Over at Book Nut (see comments section in particular) I’ve been involved in a discussion about whether men and women authors are capable of writing the other gender, particularly as main characters or narrators. I found the conversation so interesting that I thought I should go ahead and blog about it myself.
Some disclosure afore I begin. I read a good many novels/short stories by women. And many fewer novels and short stories by men. I usually tend not to enjoy those by men. A lot of the time I’m just not that interested in the male perspective, even in fiction. In fact, in college, I tried to read books only by women of color, outside of the reading I did for classes. That wasn’t quite possible , given the vast number of books I can consume in my free time! So my own personal sample is skewed vastly to that of fiction written by women.

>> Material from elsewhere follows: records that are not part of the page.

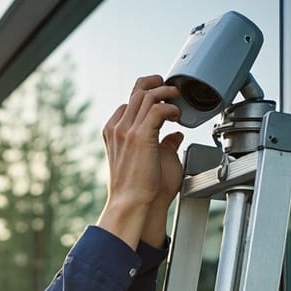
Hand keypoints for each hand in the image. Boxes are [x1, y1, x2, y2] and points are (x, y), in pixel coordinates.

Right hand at [98, 76, 183, 247]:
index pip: (128, 103)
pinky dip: (170, 108)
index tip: (161, 101)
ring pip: (146, 96)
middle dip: (156, 85)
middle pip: (136, 93)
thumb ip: (161, 144)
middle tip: (171, 89)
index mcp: (114, 134)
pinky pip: (157, 109)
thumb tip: (174, 136)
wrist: (131, 205)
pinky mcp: (140, 136)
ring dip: (165, 94)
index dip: (146, 98)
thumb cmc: (139, 191)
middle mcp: (118, 128)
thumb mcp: (148, 160)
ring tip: (177, 99)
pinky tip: (177, 116)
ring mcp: (127, 131)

I generally tend to think that male authors are crappy at writing women.* One novel I read last year was particularly bad in this aspect, The Apothecary’s House by Adrian Mathews. I thought Mathews wrote a female character that was entirely unbelievable as a woman. An opinion that is shared by some of the customer reviewers on amazon.com (for what that’s worth). Of course, there are exceptions, for me recently in Amitov Ghosh’s The Hungry Tide, a novel I wrote about in the most recent issue of Literary Lunaday. One of the narrators in that novel is Piya, a female marine biologist, who I found entirely believable. And I have a pretty high standard in this particular case since I am a female biologist. I found Piya as she was written not only sympathetic but I could imagine her as me or one of my female friends who are field biologists. Her concerns were realistic, her thoughts and feelings ones I would find myself having if in her story.
inkling, in the Book Nut comments thread, asks us, “compare Henry James and Willa Cather–whose women are more believable?” My overwhelming response was Willa Cather, setting aside the fact that I don’t much like James’ novels. Going a step further, I thought Cather did an admirable job writing the narrator of My Antonia, Jim. So, I thought, not only is Cather better at writing women, but she’s just as good at writing male characters.
However, another hypothesis occurred to me. And that is that I have no experiential (is that a word? and moreover, the word I want?) basis on which to decide if women are better at writing male characters than male authors are at writing female characters. Because I don’t know what it is like to be a male and therefore have no idea of whether a man would think/do/say/feel what male characters say, regardless of the gender of the author. So, I thought I would ask some guys what they thought about this issue. People are bums about responding to emails (okay, well, some of them have like tiny babies at home, that’s a decent excuse!) so only the sqvirrel responded. He seemed to think I was right (and not just cos he’s married to me and has to agree with me! He has lots of his own opinions that differ from mine, really!). His most interesting insight was,
[you are probably right,] given that any woman is suffused in male-dominated culture from birth, whereas men are allowed to give relatively little thought to what women think, feel, etc., in our culture.
So perhaps it is that patriarchal matrix that some believe pervades our culture. Men don’t have to think about how women are portrayed because women are…less important? While women can write men well because, well, maleness has been shoved down our throats. Or maybe it’s just that some male writers seem incapable of writing a female voice. An internet discussion I found seemed to think Norman Mailer fit into this category, which led me to the below,
a related, albeit tangentially, topic about women and men authors. That is, the disparity between male and female writers’ critical fame, a topic Joanna Scott tackles in her article for Salon.com. She quotes Virginia Woolf and Norman Mailer,
I detest the masculine point of view. I am bored by his heroism, virtue, and honour. I think the best these men can do is not to talk about themselves anymore. -Virginia Woolf
…the sniffs I get from the ink of the women are always fey, old-hat, Quaintsy Goysy, tiny, too dykily psychotic**. -Norman Mailer
The idea is floated that women writers can only attain the status of male writers when the write about Male Things: violence, sex, Big Ideas. Cheery thought! But Scott goes on to say that perhaps it’s more that that and opines that there are excellent – female – writers who defy the categories of male-ness and/or female-ness. And that seems to me to be pretty fair, and not unlike the comment made by renee in the original discussion.
Any ideas, my bloggy friends?
*To be fair, I would probably be forced to agree with renee in that excellent writers are probably just really good at writing whatever gender character happens to be in their story.
**I’d really like to know W.T.F. “dykily psychotic” means?!